Irlande du Nord - L'arsenal de l'IRA est démantelé après 35 ans de conflit

Belfast — L'arsenal de l'Armée républicaine irlandaise (IRA) a enfin été démantelé et le général canadien John de Chastelain, chargé du désarmement des paramilitaires nord-irlandais, l'annoncera officiellement aujourd'hui, en tournant symboliquement la page sur 35 ans de conflit armé.

«Je suis sûr que nous allons voir s'ouvrir le dernier chapitre de la question des armes de l'IRA», a assuré hier dans un communiqué le catholique Martin McGuinness, ancien chef de l'IRA, aujourd'hui numéro deux du Sinn Féin, son aile politique.

L'IRA avait officiellement renoncé à la violence le 28 juillet, après 35 ans d'affrontements meurtriers. Pour démontrer sa bonne foi, la principale organisation clandestine de l'île s'était engagée à démanteler son arsenal au complet dans les plus brefs délais.

Voilà qui est fait.
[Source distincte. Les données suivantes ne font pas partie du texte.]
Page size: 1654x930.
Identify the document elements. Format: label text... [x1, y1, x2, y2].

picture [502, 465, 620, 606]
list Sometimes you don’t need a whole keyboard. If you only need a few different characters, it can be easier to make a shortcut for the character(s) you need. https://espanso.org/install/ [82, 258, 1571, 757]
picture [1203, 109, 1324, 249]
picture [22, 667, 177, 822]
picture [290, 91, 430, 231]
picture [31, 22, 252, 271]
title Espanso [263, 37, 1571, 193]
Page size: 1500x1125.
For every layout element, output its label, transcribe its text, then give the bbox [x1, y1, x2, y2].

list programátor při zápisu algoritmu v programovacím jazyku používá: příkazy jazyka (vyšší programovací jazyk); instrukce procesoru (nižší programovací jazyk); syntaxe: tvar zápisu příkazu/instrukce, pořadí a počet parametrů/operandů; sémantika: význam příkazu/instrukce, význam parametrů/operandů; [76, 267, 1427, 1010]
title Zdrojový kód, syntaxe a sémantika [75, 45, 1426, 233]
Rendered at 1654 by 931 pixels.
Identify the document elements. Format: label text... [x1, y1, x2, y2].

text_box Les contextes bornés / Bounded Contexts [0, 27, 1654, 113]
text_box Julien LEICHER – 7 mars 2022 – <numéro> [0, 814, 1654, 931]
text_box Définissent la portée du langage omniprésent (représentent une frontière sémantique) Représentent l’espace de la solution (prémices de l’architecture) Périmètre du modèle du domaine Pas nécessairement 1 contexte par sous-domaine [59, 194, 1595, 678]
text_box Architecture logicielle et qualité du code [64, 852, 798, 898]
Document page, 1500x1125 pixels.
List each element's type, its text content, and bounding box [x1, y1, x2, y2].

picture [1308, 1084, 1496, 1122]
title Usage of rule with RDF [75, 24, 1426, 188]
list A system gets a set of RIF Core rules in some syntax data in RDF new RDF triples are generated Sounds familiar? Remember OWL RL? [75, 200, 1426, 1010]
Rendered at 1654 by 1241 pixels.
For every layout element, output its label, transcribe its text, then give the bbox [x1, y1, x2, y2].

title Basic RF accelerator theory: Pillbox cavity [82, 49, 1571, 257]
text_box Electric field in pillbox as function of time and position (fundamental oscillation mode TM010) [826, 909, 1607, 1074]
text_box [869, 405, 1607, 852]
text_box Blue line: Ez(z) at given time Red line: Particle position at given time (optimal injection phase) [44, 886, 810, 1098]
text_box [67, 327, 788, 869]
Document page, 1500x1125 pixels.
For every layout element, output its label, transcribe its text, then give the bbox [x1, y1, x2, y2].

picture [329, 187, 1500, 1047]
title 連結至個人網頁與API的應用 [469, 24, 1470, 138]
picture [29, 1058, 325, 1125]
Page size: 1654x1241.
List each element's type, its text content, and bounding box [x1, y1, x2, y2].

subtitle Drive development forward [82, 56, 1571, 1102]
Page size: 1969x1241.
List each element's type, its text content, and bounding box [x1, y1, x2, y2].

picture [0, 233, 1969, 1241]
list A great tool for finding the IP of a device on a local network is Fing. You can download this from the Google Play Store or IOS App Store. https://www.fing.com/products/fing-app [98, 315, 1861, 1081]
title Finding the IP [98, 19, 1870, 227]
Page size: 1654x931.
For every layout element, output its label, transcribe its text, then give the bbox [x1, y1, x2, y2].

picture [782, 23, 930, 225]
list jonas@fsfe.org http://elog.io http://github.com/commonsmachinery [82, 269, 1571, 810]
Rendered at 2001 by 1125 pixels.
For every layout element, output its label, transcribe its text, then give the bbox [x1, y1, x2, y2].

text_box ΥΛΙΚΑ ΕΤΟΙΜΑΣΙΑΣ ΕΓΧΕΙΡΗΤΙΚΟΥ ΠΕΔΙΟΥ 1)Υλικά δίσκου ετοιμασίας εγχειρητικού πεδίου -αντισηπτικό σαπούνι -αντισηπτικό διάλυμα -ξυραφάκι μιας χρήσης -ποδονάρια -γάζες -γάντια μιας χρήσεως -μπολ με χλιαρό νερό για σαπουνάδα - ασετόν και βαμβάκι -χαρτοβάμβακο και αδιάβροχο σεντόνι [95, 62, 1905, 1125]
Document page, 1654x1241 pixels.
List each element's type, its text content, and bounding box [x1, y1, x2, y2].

Ce geste historique, réclamé à cor et à cri par les dirigeants protestants d'Irlande du Nord depuis les pourparlers de paix préparatoires de 1995, a enfin eu lieu.

Au cours d'une conférence de presse prévu aujourd'hui pour 13h, dans un hôtel de Belfast, le général de Chastelain donnera des précisions sur l'arsenal neutralisé, après avoir fait l'inventaire des armes mises «hors d'usage» avec les gouvernements britannique et irlandais.

Deux membres du clergé, le prêtre catholique Alex Reid et le pasteur méthodiste Harold Good, qui avaient été autorisés par l'état-major de l'IRA à assister au démantèlement des armes, témoigneront aussi devant la presse.

Plusieurs communiqués doivent aussi être publiés aujourd'hui, de la part des dirigeants de l'IRA, de Gerry Adams, le président du Sinn Féin, l'aile politique du mouvement, ainsi que du premier ministre britannique Tony Blair et de son homologue irlandais Bertie Ahern.

Relancer la paix

Tous vont miser sur cette initiative de l'IRA pour tenter de relancer le processus de paix, au point mort depuis près de trois ans. Tous espèrent voir redémarrer d'ici à quelques mois le gouvernement d'Irlande du Nord, où catholiques et protestants sont censés partager le pouvoir depuis les accords de paix d'avril 1998.

«Il s'agit de raviver le processus de paix, il s'agit de l'avenir de l'Irlande», a assuré Martin McGuinness, «et cela va placer une responsabilité énorme sur les épaules des dirigeants du parti démocratique unioniste», dirigé par le protestant ultra Ian Paisley.

De fait, dès l'annonce officielle du désarmement de l'IRA aujourd'hui, la balle sera dans le camp du chef du principal parti protestant unioniste, favorable au maintien de l'Irlande du Nord au sein du Royaume-Uni. Le révérend Paisley exigeait que le désarmement soit photographié, ce que l'IRA n'a pas accepté.

L'accord de paix du Vendredi saint (1998) prévoyait en principe le désarmement de tous les groupes armés, catholiques (comme l'IRA) ou protestants, ainsi que le démantèlement des installations militaires britanniques en Irlande du Nord.

Près de la moitié des quelque 3600 morts dans le conflit en Irlande du Nord ont été attribués à l'IRA.